La fantastique ville de Port-Éden, qui flotte dans le ciel entre 1.500 et 3.000 mètres d’altitude, suspendue à de gigantesques ballons gon és d’une sorte d’hélium, a été l’un des décors les plus complexes à réaliser. « Port-Éden est une sorte de Suisse dans les airs », explique Philippa Boyens. « C’est tout d’abord un lieu pour les aviateurs des colonies statiques, mais on y trouve aussi des marchands-pilleurs et parfois des aérostats en provenance d’une cité prédatrice. Les armes à feu y sont interdites car un coup de feu pourrait détruire la ville: c’est un lieu de rencontre et d’échanges commerciaux, mais aussi un endroit pour les espions et les secrets, une foire aux rumeurs, aux bavardages et à l’information ».  Le décor de Port-Éden a occupé le plateau K tout entier, le plus vaste des Stone Street Studios où l’essentiel du fllm a été tourné. Il mesurait 70 mètres de long – la largeur d’un terrain de rugby – et il était ancré au plafond et au sol pour plus de sécurité. Pour le construire, le département artistique a réalisé la ville en 3D en utilisant un logiciel dernier-cri appelé HoloLens Holographic, qui utilise la technologie de la réalité augmentée. « La réalité augmentée est fantastique pour visualiser des structures absolument surréalistes », explique le designer Ra Vincent. « Les casques de visionnage permettent aux artistes de voir leurs dessins et leurs décors à taille réelle. Tout le monde n’est pas capable de travailler à partir d’une maquette en 3D, mais tout le monde peut le faire avec un hologramme ». Cette technologie a ainsi permis au département artistique de construire Port-Éden en images de synthèse puis les artistes ont pu visualiser le décor à travers les lunettes sur le plateau sur lequel il allait être construit. En voyant le décor dans l’espace réel, ils ont pu le modifier de façon adéquate avant que les plans ne soient dessinés.

 

LONDRES CANNIBALE !

Londres est la plus grande cité tractée du film. D’environ 1,5 km de large, 2,5 km de long et près d’1 km de haut, elle est divisée en sept couches. Le pont inférieur, alias les Entrailles, est l’endroit où les villes capturées sont ingérées : c’est de là que la cité tractée est propulsée, et c’est là que les détritus sont traités et éliminés. Plus on s’élève dans la ville, plus on y trouve de la lumière, et plus la vie y est agréable, jusqu’à atteindre le Haut Londres où les Londoniens des classes aisées résident.

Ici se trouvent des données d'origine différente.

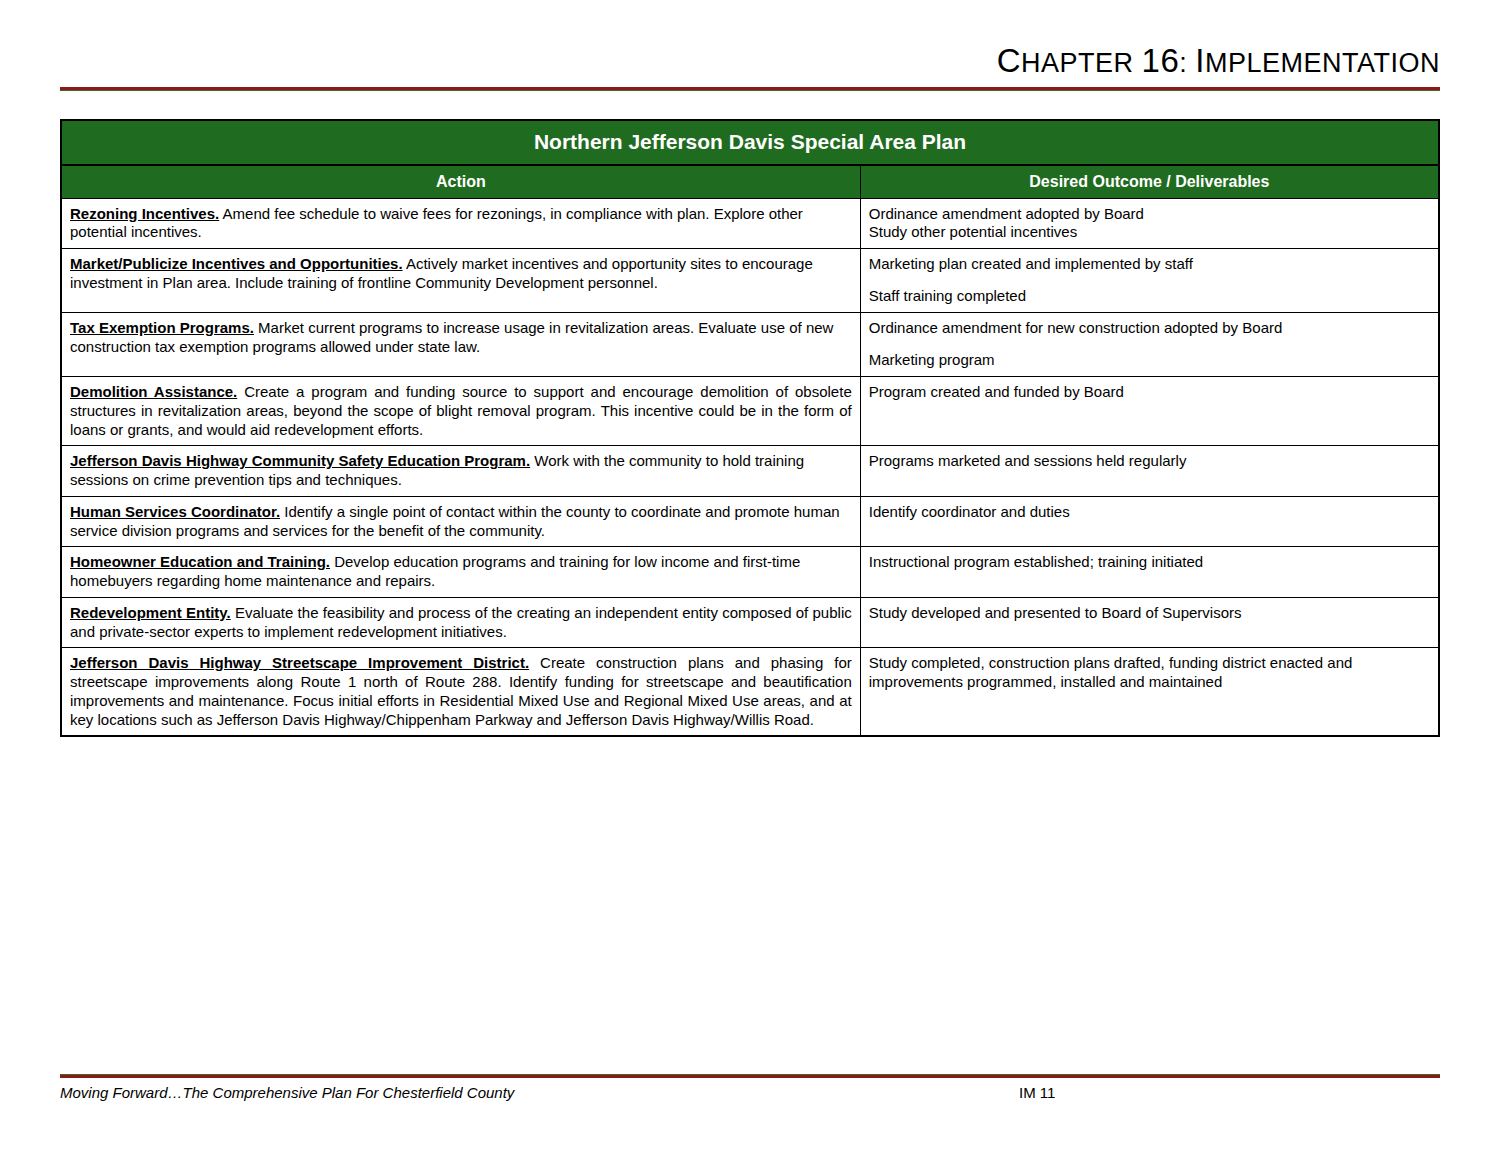CHAPTER 16: IMPLEMENTATION
Northern Jefferson Davis Special Area Plan
| Action | Desired Outcome / Deliverables |
| --- | --- |
| Rezoning Incentives. Amend fee schedule to waive fees for rezonings, in compliance with plan. Explore other potential incentives. | Ordinance amendment adopted by Board Study other potential incentives |
| Market/Publicize Incentives and Opportunities. Actively market incentives and opportunity sites to encourage investment in Plan area. Include training of frontline Community Development personnel. | Marketing plan created and implemented by staff Staff training completed |
| Tax Exemption Programs. Market current programs to increase usage in revitalization areas. Evaluate use of new construction tax exemption programs allowed under state law. | Ordinance amendment for new construction adopted by Board Marketing program |
| Demolition Assistance. Create a program and funding source to support and encourage demolition of obsolete structures in revitalization areas, beyond the scope of blight removal program. This incentive could be in the form of loans or grants, and would aid redevelopment efforts. | Program created and funded by Board |
| Jefferson Davis Highway Community Safety Education Program. Work with the community to hold training sessions on crime prevention tips and techniques. | Programs marketed and sessions held regularly |
| Human Services Coordinator. Identify a single point of contact within the county to coordinate and promote human service division programs and services for the benefit of the community. | Identify coordinator and duties |
| Homeowner Education and Training. Develop education programs and training for low income and first-time homebuyers regarding home maintenance and repairs. | Instructional program established; training initiated |
| Redevelopment Entity. Evaluate the feasibility and process of the creating an independent entity composed of public and private-sector experts to implement redevelopment initiatives. | Study developed and presented to Board of Supervisors |
| Jefferson Davis Highway Streetscape Improvement District. Create construction plans and phasing for streetscape improvements along Route 1 north of Route 288. Identify funding for streetscape and beautification improvements and maintenance. Focus initial efforts in Residential Mixed Use and Regional Mixed Use areas, and at key locations such as Jefferson Davis Highway/Chippenham Parkway and Jefferson Davis Highway/Willis Road. | Study completed, construction plans drafted, funding district enacted and improvements programmed, installed and maintained |
Moving Forward…The Comprehensive Plan For Chesterfield County
IM 11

C’est là le cœur du pouvoir et qu’on trouve les monuments historiques emblématiques comme l’ancienne cathédrale Saint-Paul. « On connaît les monuments de Londres, mais il y a là quelque chose de nouveau et d’inédit », précise Nick Keller.  Ra Vincent, lui, voit une certaine ironie dans la manière dont fonctionne la ville : « Londres est une cité prédatrice, mais le pont inférieur ne sert qu’à subvenir aux besoins du pont supérieur. En quelque sorte, ils se dévorent eux-mêmes, comme s’ils obéissaient à un système cannibale ».

Sérieux candidat à de nombreuses nominations techniques aux prochains Oscars (décors et effets spéciaux sont a priori assurés de figurer parmi les finalistes), « Mortal Engines » est un spectacle colossal à découvrir sur le plus grand écran possible.